I was secure in my camper at twilight, just as the sky was going dark. The next morning I broke camp, and headed back to Half Moon Bay for the second day of kayak exercises. On Sunday it was all about the forward stroke; learning how to make the boat move efficiently without tiring your arms. While the kayaking was fun, the real adventure for the weekend was finding my campsite.

What Memo? And Whales!

Thursday, May 3. Up at 5:30 to take care of some business before joining my kayaking friends for a paddle out the Golden Gate. After taking care of business, a conference call, I hopped in my truck and drove to our intended launch site, Horseshoe Cove, near the Golden Gate Bridge. When I arrived I was greeted with “Didn’t you get the message that the paddle was cancelled?” It seems with the weather prediction for wind the official BASK trip had been cancelled. That left five of us with our boats and weather that looked manageable. We huddled up and discussed the prospects. If the predicted wind did come up, it would blow us back in the Gate.

With the requisite radio check and safety talk, we launched our boats for a “non-BASK” paddle. We went out the Gate, and hugged the coast along the north side looking for opportunities to play in the rocks. I’m a bit shy about rock gardening, not wishing to bash my wooden boat into rocks, and thinking I’ll need to get a plastic boat for rock gardening. Playing in the rocks looks like so much fun. I did find a few spots where I could poke in and out of the rocks confidently. We stopped at Black Sand Beach for lunch, and then continued on to towards Point Bonita. We found a blow hole not far from the point, and took turns nosing our boats into the hole and taking a shower in salt spray. An impressive amount of spray for just a little wave action. Then we headed out to the point where we waved to the tourists lining the railing at the light house.

For our homeward leg we took advantage of the wind to blow us back under the bridge. We went for the deeper water making a straight shot for the bridge.  It was there that we saw two whales spout. We first sighted them when they were a couple of hundred yards ahead of us. They closed in on us fast, passing between our boats.  We also saw porpoise, sea lions, seals and a huge flock of grebes.
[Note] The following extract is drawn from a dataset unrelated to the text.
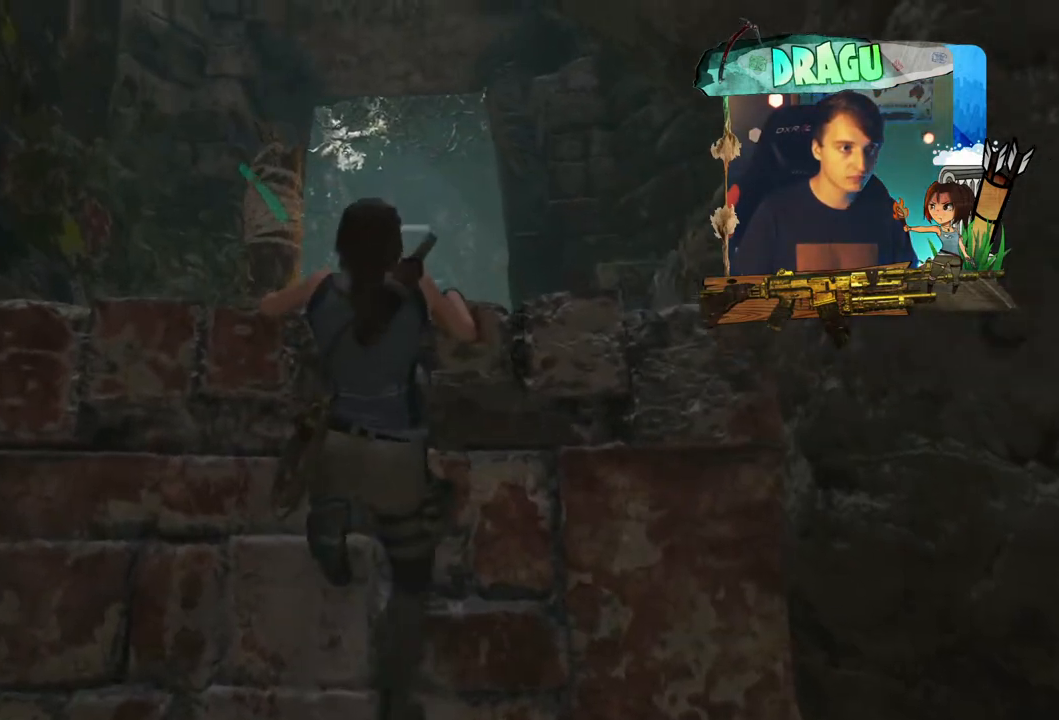
{"keys": ["w"], "mouse": [], "events": []}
We made quick time returning to our launch site with the wind and current in our favor. We launched at 10 am and were off the water at 2:30 covering 8.9 Miles.

About the time we were pulling our boats out of the water blue shy was showing and the wind was picking up. I seems we were just ahead of the predicted wind. You can view more photos from our adventure here and view the track of our paddle here, including a way point that shows the whale sighting. A remarkable paddle for those of us that didn’t get the memo.